Only recently, scholars began to examining culture and discovering relationships between culture and economic behavior. Landes, who first called attention to the importance of endogenous variables in development, insisted that "…if we learn anything from the history of economic development, it is that culture makes all the difference" (1998, p. 516). Several other noneconomists tried to draw attention to a country’s endogenous variables to explain unforeseen development outcomes and criticize the reductionist economic models (Keating et al., 2005; Guiso et al., 2006; Tabellini, 2010 ). Guiso et al. (2006) observed that “… Not only did economics lose any interest in its relation with culture, but, as it became more self-confident in its own capabilities, it moved to explain culture as a mere outcome of economic forces” (p.8). These non-economist scholars used mathematical tools to show how culture affected peoples’ trust in economic institutions, and how cultural characteristics like religion and ethnicity influenced peoples’ economic behavior (Guiso, et al., 2006).

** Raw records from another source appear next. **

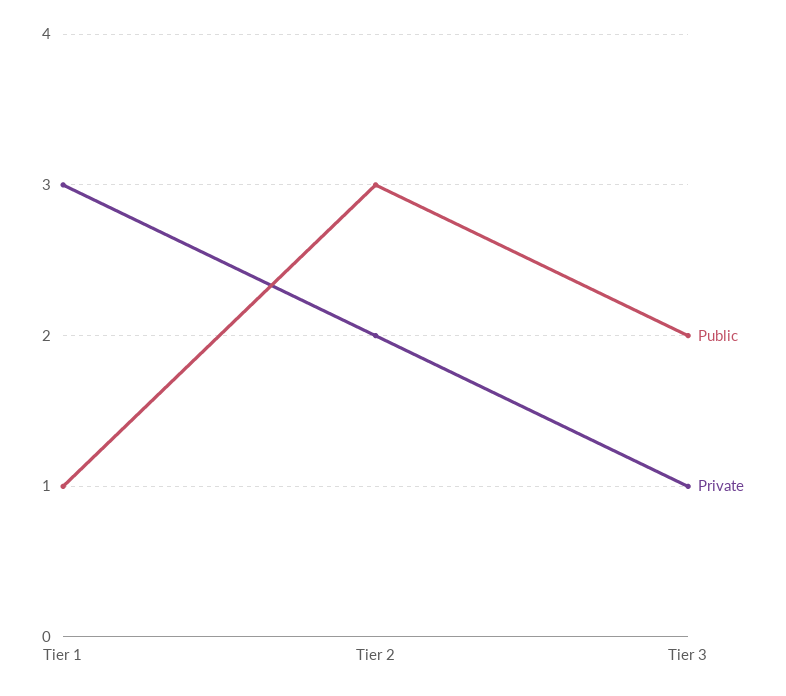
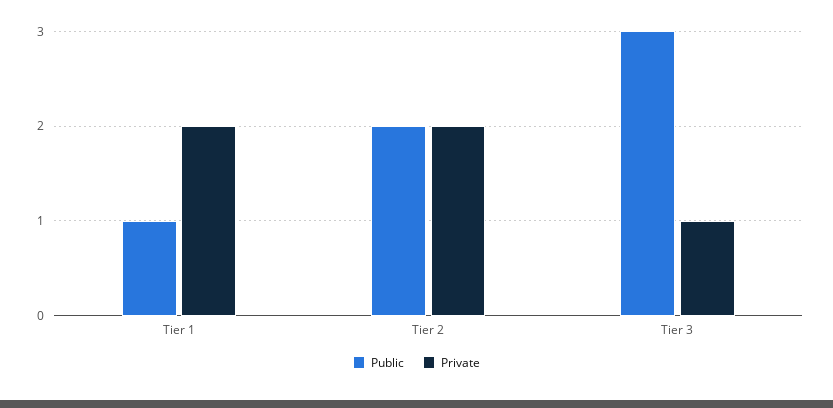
  {
    "Public": {
      "Tier 1": 1,
-     "Tier 2": 3,
+     "Tier 2": 2,
-     "Tier 3": 2
+     "Tier 3": 3
    },
    "Private": {
-     "Tier 1": 3,
+     "Tier 1": 2,
      "Tier 2": 2,
      "Tier 3": 1
    }
  }

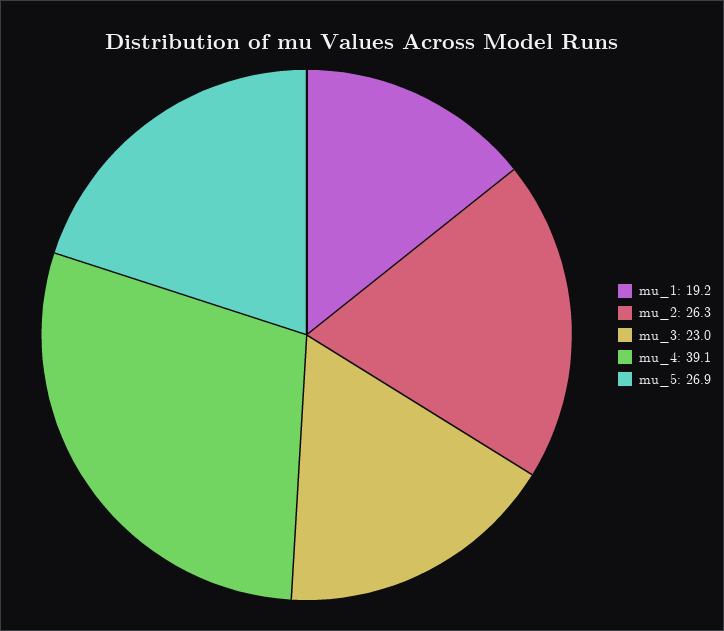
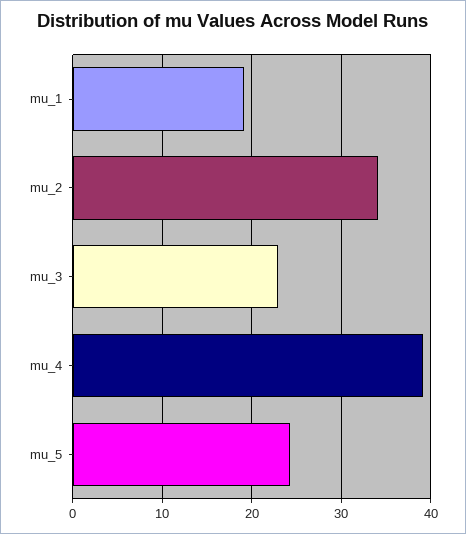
  {
    "mu_1": 19.2,
-   "mu_2": 26.3,
+   "mu_2": 34,
    "mu_3": 23,
    "mu_4": 39.1,
-   "mu_5": 26.9
+   "mu_5": 24
  }

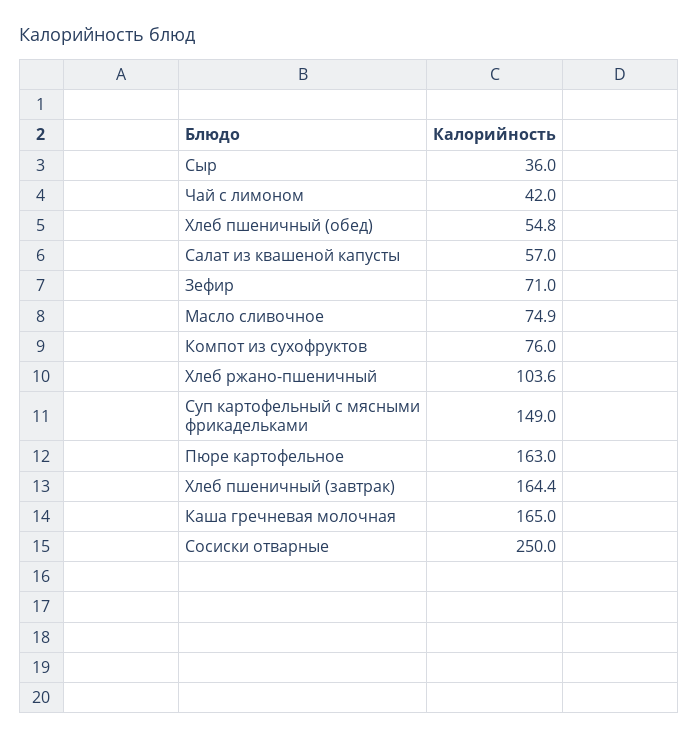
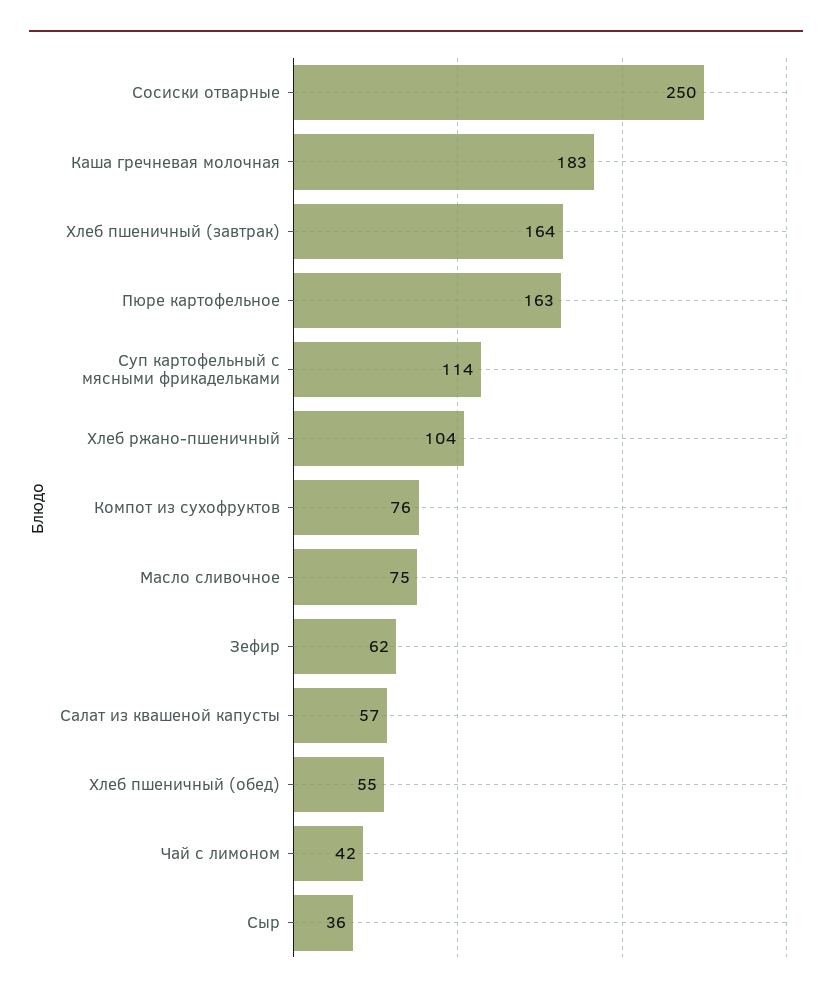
  {
    "Сыр": 36,
    "Чай с лимоном": 42,
    "Хлеб пшеничный (обед)": 54.8,
    "Салат из квашеной капусты": 57,
-   "Зефир": 71,
+   "Зефир": 62,
    "Масло сливочное": 74.9,
    "Компот из сухофруктов": 76,
    "Хлеб ржано-пшеничный": 103.6,
-   "Суп картофельный с мясными фрикадельками": 149,
+   "Суп картофельный с мясными фрикадельками": 114,
    "Пюре картофельное": 163,
    "Хлеб пшеничный (завтрак)": 164.4,
-   "Каша гречневая молочная": 165,
+   "Каша гречневая молочная": 183,
    "Сосиски отварные": 250
  }

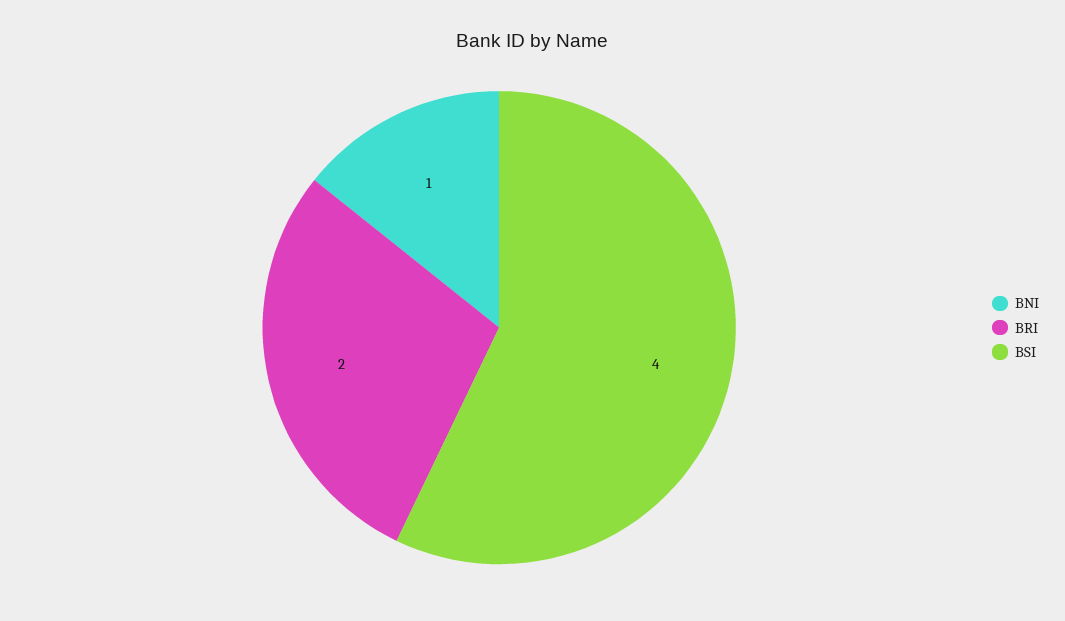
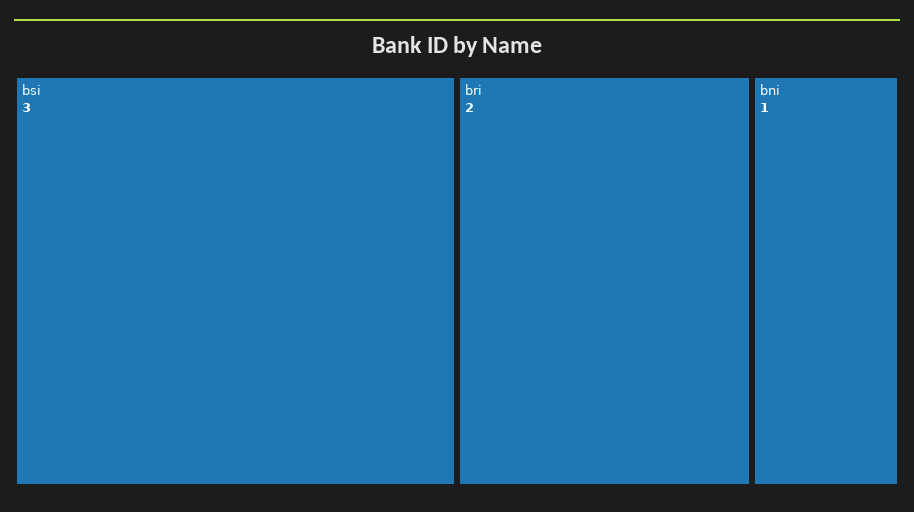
  {
    "BNI": 1,
    "BRI": 2,
-   "BSI": 4
+   "BSI": 3
  }

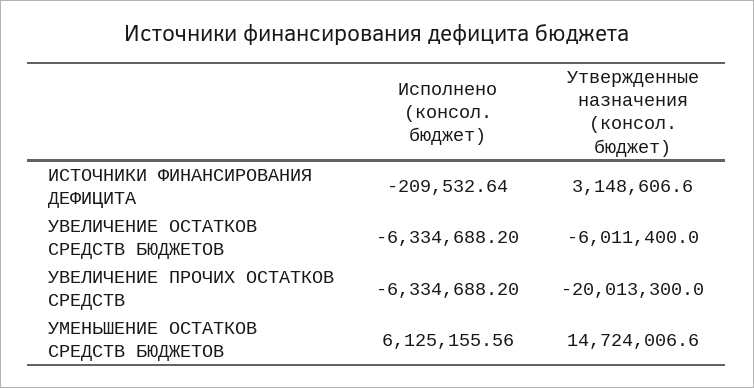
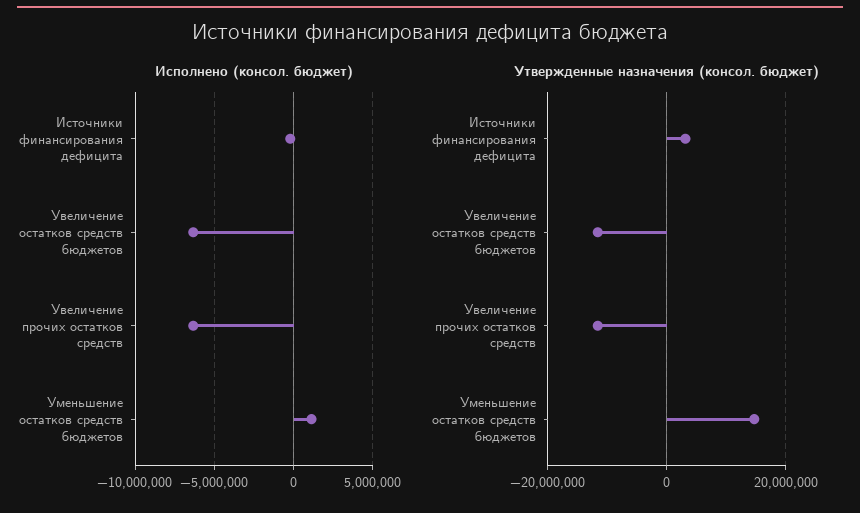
  {
    "Исполнено (консол. бюджет)": {
      "ИСТОЧНИКИ ФИНАНСИРОВАНИЯ ДЕФИЦИТА": -209532.64,
      "УВЕЛИЧЕНИЕ ОСТАТКОВ СРЕДСТВ БЮДЖЕТОВ": -6334688.2,
      "УВЕЛИЧЕНИЕ ПРОЧИХ ОСТАТКОВ СРЕДСТВ": -6334688.2,
-     "УМЕНЬШЕНИЕ ОСТАТКОВ СРЕДСТВ БЮДЖЕТОВ": 6125155.56
+     "УМЕНЬШЕНИЕ ОСТАТКОВ СРЕДСТВ БЮДЖЕТОВ": 1000000
    },
    "Утвержденные назначения (консол. бюджет)": {
      "ИСТОЧНИКИ ФИНАНСИРОВАНИЯ ДЕФИЦИТА": 3148606.6,
-     "УВЕЛИЧЕНИЕ ОСТАТКОВ СРЕДСТВ БЮДЖЕТОВ": -6011400,
+     "УВЕЛИЧЕНИЕ ОСТАТКОВ СРЕДСТВ БЮДЖЕТОВ": -12000000,
-     "УВЕЛИЧЕНИЕ ПРОЧИХ ОСТАТКОВ СРЕДСТВ": -20013300,
+     "УВЕЛИЧЕНИЕ ПРОЧИХ ОСТАТКОВ СРЕДСТВ": -12000000,
      "УМЕНЬШЕНИЕ ОСТАТКОВ СРЕДСТВ БЮДЖЕТОВ": 14724006.6
    }
  }

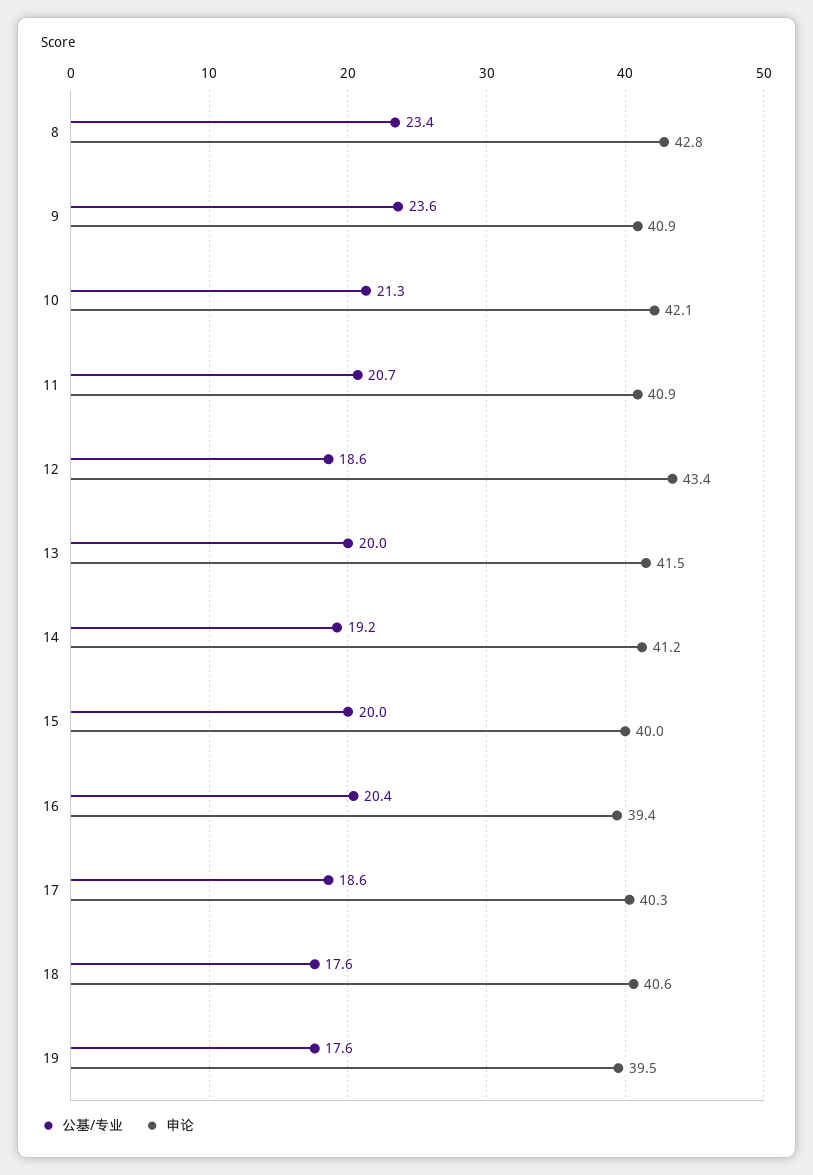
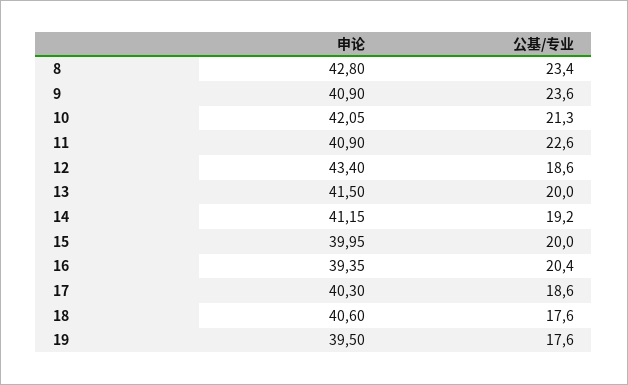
  {
    "公基/专业": {
      "8": 23.4,
      "9": 23.6,
      "10": 21.3,
-     "11": 20.7,
+     "11": 22.6,
      "12": 18.6,
      "13": 20,
      "14": 19.2,
      "15": 20,
      "16": 20.4,
      "17": 18.6,
      "18": 17.6,
      "19": 17.6
    },
    "申论": {
      "8": 42.8,
      "9": 40.9,
      "10": 42.05,
      "11": 40.9,
      "12": 43.4,
      "13": 41.5,
      "14": 41.15,
      "15": 39.95,
      "16": 39.35,
      "17": 40.3,
      "18": 40.6,
      "19": 39.5
    }
  }

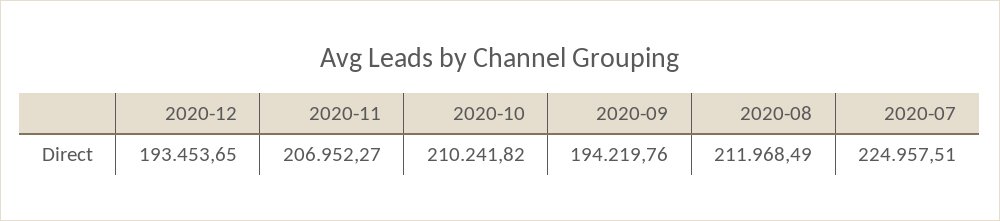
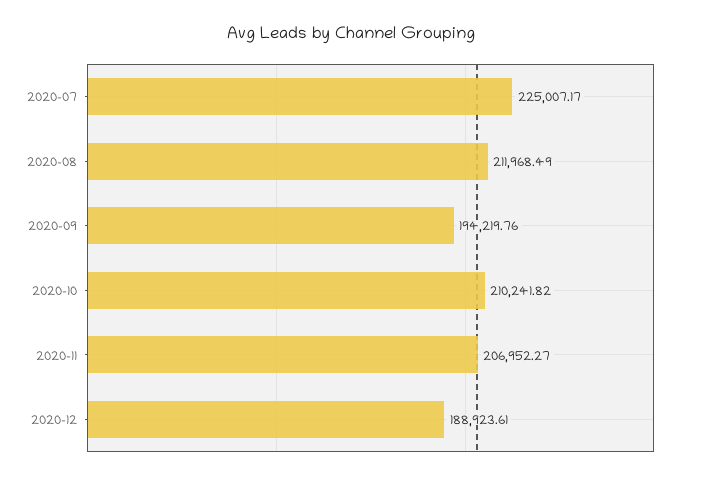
  {
-   "2020-12": 193453.65,
+   "2020-12": 188923.61,
    "2020-11": 206952.27,
    "2020-10": 210241.82,
    "2020-09": 194219.76,
    "2020-08": 211968.49,
-   "2020-07": 224957.51
+   "2020-07": 225007.17
  }

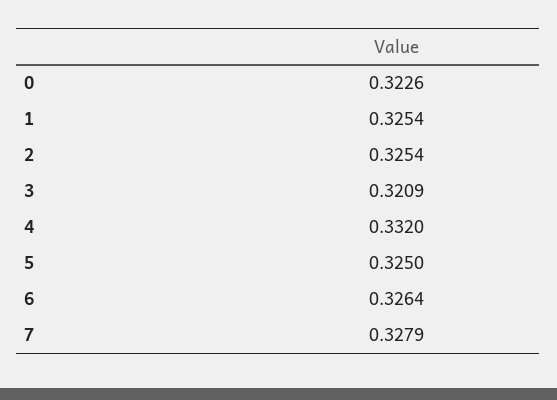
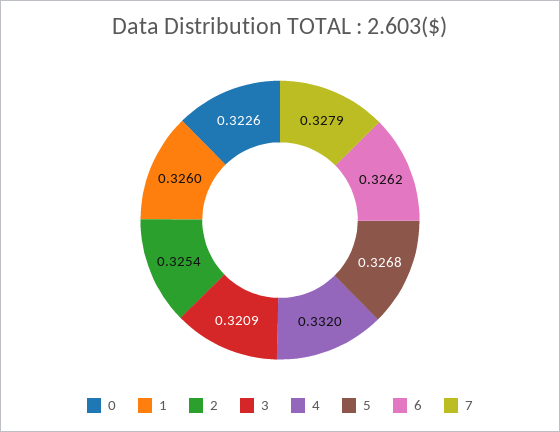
  {
    "0": 0.3226,
-   "1": 0.3254,
+   "1": 0.326,
    "2": 0.3254,
    "3": 0.3209,
    "4": 0.332,
-   "5": 0.325,
+   "5": 0.3268,
-   "6": 0.3264,
+   "6": 0.3262,
    "7": 0.3279
  }

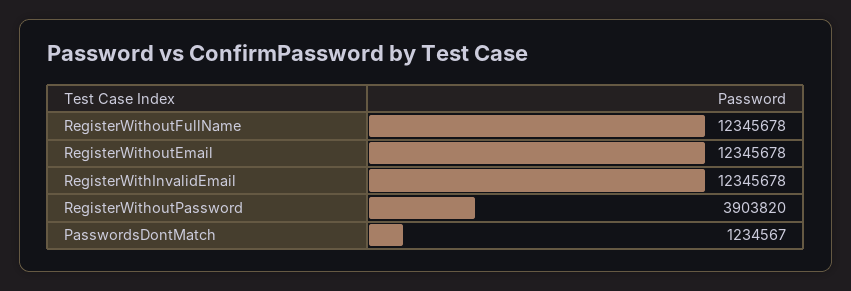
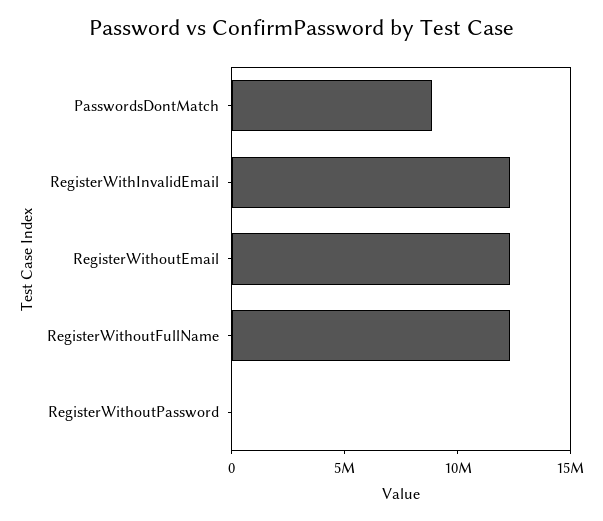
  {
    "RegisterWithoutFullName": 12345678,
    "RegisterWithoutEmail": 12345678,
    "RegisterWithInvalidEmail": 12345678,
-   "RegisterWithoutPassword": 3903820,
+   "RegisterWithoutPassword": 0,
-   "PasswordsDontMatch": 1234567
+   "PasswordsDontMatch": 9000000
  }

In line with non-economist approaches, my single-country case study of corruption in the Republic of Kazakhstan analyzes the effects of economic “shock therapy” models and theorizes the role of culture in the growth and rapid development of systemic corruption.
The causes and effects of corruption in Kazakhstan have been studied from different theoretical perspectives. Typically, researchers tended to focus narrowly on a particular aspect of corruption like rent-seeking behavior (Hug, 2010), a lack of democratic culture (Nichols, 2001; Hug, 2010), a weak judicial system (Simonov, 2011; Kaliyeva, 2013), the limited power of civil society
(Dzhandosova et al., 2007), the “resource curse” (Bayulgen, 2009), or contextual corruption (De Graaf, 2007). However, researchers have not sufficiently covered the social and ethnographic causes of corruption, such as the psychological effects of rapid ideological and economic transition, nor did they explain the high level of tolerance of corruption by the local population under the conditions of a developing market economy. In this article I intend to fill this gap by discussing the “soft” causes of systemic corruption in Kazakhstan as opposed to the “hard” causes, such as institutional and legal failures.